Of course, whatever I'd learned about internal problems in Peru last May would have been of mixed value if I'd been a tour passenger or traveling on any of many restricted air fares. In such instances, the next move may not be entirely in the traveler's hands: Suppliers can cancel without forfeit, but generally you cannot.

For example, if the State Department is vetoing travel to an area, chances are your flight or tour will be canceled or changed. When State is only saying, "go at your own risk," travelers who want out may have to pay a penalty. It depends on the airline rules in some cases, on the judgment of tour operators in others - although you can, of course, take your case to court if you wind up in a dispute.

Of three charter operators with Peruvian tours, one, Travam, canceled trips through May 31. Another, "25" West Tours, continued its program but said it was allowing passengers who didn't want to go drop out without a penalty or by forfeiting only the price of any hotel space that might be noncancelable. A third, Delite Tours Ltd., was doing business as usual.

"It's just a strike," said Delite's Joe Aimee. "Hey, you go up to Central Park in a week than they do in a year in Lima. Nobody seems to worry about that."

How would he treat cancellation requests from passengers who might not accept either notion and worry anyhow? "Well, if we feel that there's no problem and they're within the (no) cancellation period, they'd pay the penalty. On the other hand, if we feel there would be a problem, there'd be no penalty. I mean, I'm not stupid or inhumane, you know . . . But if I checked with my people and they say everything's okay and they (the passengers) are just nervous or skitish, that's their problem."

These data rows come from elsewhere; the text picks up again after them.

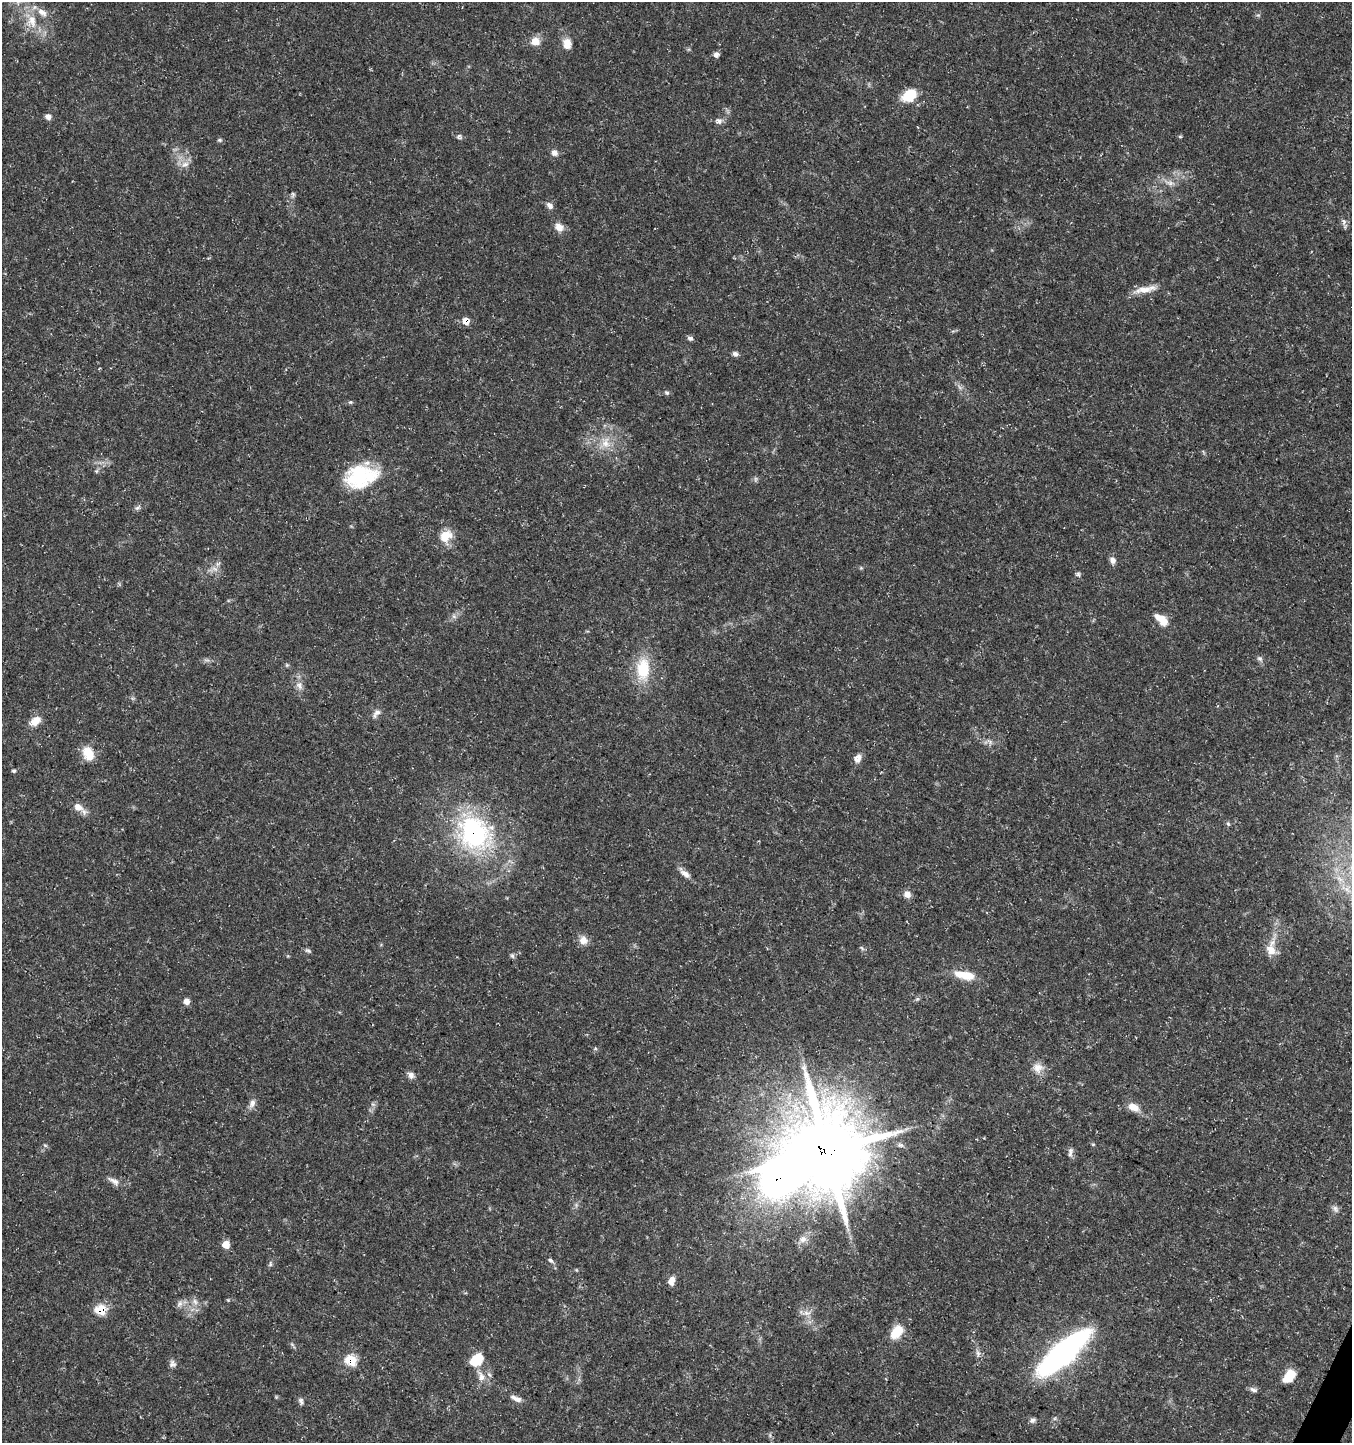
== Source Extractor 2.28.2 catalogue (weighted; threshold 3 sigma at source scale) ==
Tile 6 of 4 x 4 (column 2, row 2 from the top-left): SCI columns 1616-2965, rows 2882-4322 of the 5865 x 5771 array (HDU 1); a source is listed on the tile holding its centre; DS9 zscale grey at full resolution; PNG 1354 x 1445 px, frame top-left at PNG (2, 2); no overlay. Shown black and unused: <1% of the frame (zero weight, under 3 of 5 exposures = <1% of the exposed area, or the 3 px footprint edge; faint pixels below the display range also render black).
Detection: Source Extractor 2.28.2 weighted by HDU 2 'WHT'; one run over the whole footprint, this tile lists its part. Background 0.0388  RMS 0.0025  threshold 0.0112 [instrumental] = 3 sigma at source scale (4.5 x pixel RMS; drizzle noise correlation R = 1.50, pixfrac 1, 0.0396/0.0396 arcsec/px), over >= 5 px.
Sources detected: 93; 1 too faint to see at this stretch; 4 inside a brighter object's white glare — not listed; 1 inside a brighter listed object's ellipse — not listed separately; the other 87 listed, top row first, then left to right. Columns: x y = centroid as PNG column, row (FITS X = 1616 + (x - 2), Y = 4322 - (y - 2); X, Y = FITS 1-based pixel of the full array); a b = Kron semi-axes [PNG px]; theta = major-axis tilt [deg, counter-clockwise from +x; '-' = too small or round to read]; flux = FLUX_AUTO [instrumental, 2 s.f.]
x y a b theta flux
32 21 20 14 -84 5.4
535 41 11 10 - 2.5
567 44 11 9 -84 2.9
716 55 7 6 - 0.98
909 95 20 14 35 5.8
48 117 7 6 - 1.2
719 121 10 8 -8 1.1
458 136 8 6 87 0.59
219 140 7 4 -26 0.44
554 153 8 8 - 1.2
185 164 13 8 21 1.6
1171 183 10 6 -10 1.2
293 195 9 5 81 0.54
550 206 9 7 -46 1.1
1344 222 10 6 86 0.86
559 227 12 9 -43 2
1145 289 33 8 11 3.3
466 321 8 7 - 2.1
690 338 8 6 -10 0.62
735 354 7 6 - 0.78
667 393 7 5 -43 0.48
350 402 6 5 - 0.38
605 443 17 13 -83 4
361 477 39 31 -43 12
137 508 9 6 31 0.66
446 536 18 14 59 4.3
1112 560 9 7 -64 1.2
215 569 10 6 -19 1.2
1078 574 6 5 - 0.55
454 617 7 4 -20 0.53
1161 619 17 8 -40 3.8
1260 659 8 7 - 0.71
287 665 5 5 - 0.33
643 669 29 16 88 9.8
299 685 13 8 -70 1.6
376 713 14 7 54 1.3
35 721 14 9 41 2.9
989 742 8 5 -45 0.7
88 754 18 12 -68 4.4
858 758 10 8 54 1.8
14 771 5 5 - 0.39
78 807 16 9 -29 2.3
1228 824 6 3 -20 0.34
473 833 42 34 -59 38
685 874 15 7 -35 1.6
907 894 9 8 - 1.6
583 940 12 11 - 2
308 950 9 6 -29 0.54
1271 950 15 11 -65 3.2
512 955 7 5 -73 0.54
966 975 19 11 -14 4.4
917 999 5 5 - 0.37
186 1001 7 6 - 1.6
595 1048 6 4 -72 0.32
1038 1068 14 14 - 2.5
411 1075 9 7 -50 1.2
252 1103 13 7 66 1.3
373 1104 7 4 -1 0.52
1133 1107 14 9 -24 2.6
1093 1144 5 3 - 0.24
827 1151 28 24 -73 1700
1071 1152 14 5 82 0.91
114 1181 18 7 -31 1.6
1335 1209 11 6 -51 0.96
803 1239 11 8 -10 1.4
226 1244 7 7 - 2.7
550 1260 7 5 -39 0.59
270 1264 8 5 83 0.51
671 1281 10 7 68 1.7
228 1300 4 4 - 0.26
195 1301 10 6 -51 1.1
180 1304 11 7 59 1.1
101 1310 8 7 - 8.5
806 1313 14 6 3 1.4
896 1332 15 10 50 5.8
978 1353 10 5 -77 0.91
1063 1353 59 18 41 61
351 1360 7 7 - 9.5
477 1360 18 13 40 5.4
172 1364 9 9 - 0.94
1289 1376 15 9 52 5.1
481 1377 15 9 -72 2.3
1253 1390 10 6 -17 0.82
276 1397 5 5 - 0.27
516 1398 16 6 -23 1.5
301 1401 10 6 -72 0.78
1032 1420 9 6 28 0.74
Overlapping masked pixels (flux is a lower limit): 5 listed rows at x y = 466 321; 473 833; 827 1151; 101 1310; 351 1360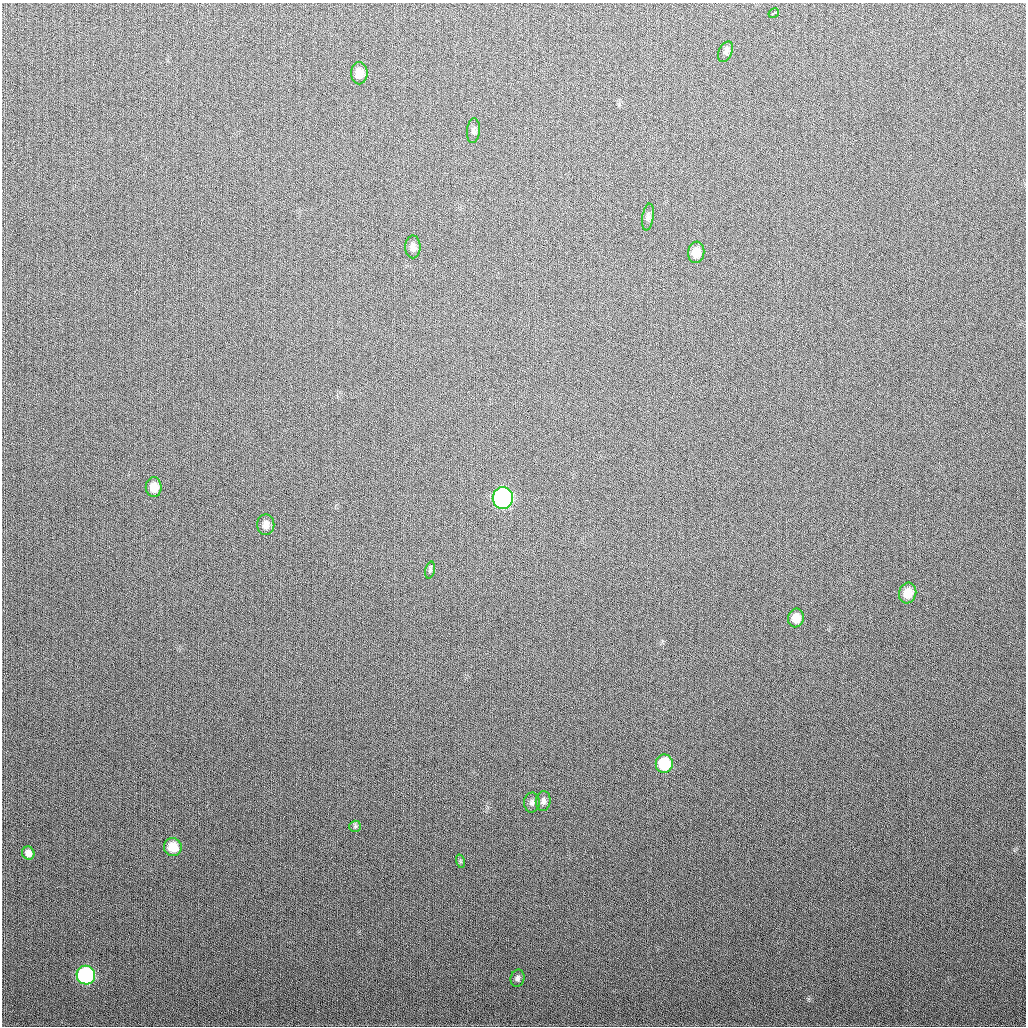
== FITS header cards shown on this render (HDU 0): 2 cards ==
NAXIS1  =                 1024
NAXIS2  =                 1024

So when it is your problem, how do you cope with it? Clearly, when it's "your money or your life," there's a certain advantage to giving up the money. But it's unlikely that you'll be faced with that choice. Either the airline or tour operator will back off first, through sometimes they will elect to bypass the troubled area and substitute another destination. If you know this early enough, however, you may be able to say whether you want to accept the alternative or not.

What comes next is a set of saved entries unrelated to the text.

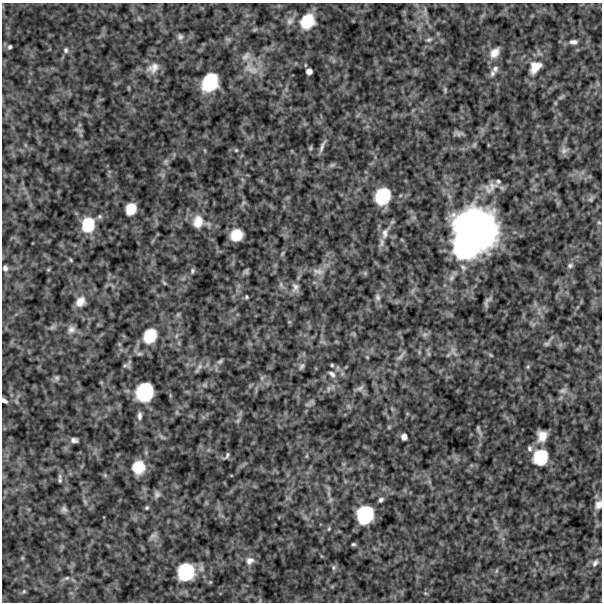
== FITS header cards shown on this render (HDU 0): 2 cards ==
NAXIS1  =                  600
NAXIS2  =                  600

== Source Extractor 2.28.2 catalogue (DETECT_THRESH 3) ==
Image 600 x 600 px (HDU 0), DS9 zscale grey, 1 PNG px = 1 image px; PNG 604 x 604 px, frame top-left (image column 1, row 600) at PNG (2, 3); no overlay
Background 534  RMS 120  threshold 372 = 3 sigma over >= 5 px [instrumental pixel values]
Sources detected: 113; all 113 listed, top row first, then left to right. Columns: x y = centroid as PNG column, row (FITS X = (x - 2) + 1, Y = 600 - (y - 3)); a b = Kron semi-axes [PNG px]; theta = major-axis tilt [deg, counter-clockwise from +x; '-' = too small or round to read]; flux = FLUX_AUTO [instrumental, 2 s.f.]
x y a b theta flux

If you must accept the original place or pay a penalty, the problem is somewhat magnified. In that case, the most practical course of action is the same as it would be for independent travelers: Call all possible sources of information and try to assess what they tell you.

Even though the U.S. Passport Agency is offering aid, for the time being I think I'd still prefer to follow in the footsteps of a Foreign Service officer who in unofficial conversation admitted, "If I were a traveler, I'd be doing things I'm not anxious for people to do. I'd call the (State Department's) country desk."

During Monday-Friday business hours, there's at least an easy way for most people to get the country desk's telephone number. In 85 cities you can look under "U.S. Government" listings in the phone directory and call the local number for the Federal Information Center. The center's operator can then give you the proper State Department country desk number for Afghanistan, Zaire or what-have-you.

When questioning people, don't just ask, "Is it safe?" To get enough information to go on, be ready with specific questions that bear on whether your visit will be what you planned it to be. But don't expect forecasts.

Disturbances, of course, do not necessarily have any effect on tourists. I once had a long lunch and missed an entire revolution. I've also discovered that being one of the first tourists to return to a country after a troubled period can have built-in bonuses: In postrevolution Portugal a few years ago, I was spoiled with superattentive service, my choice of superior hotel rooms and newly reduced prices.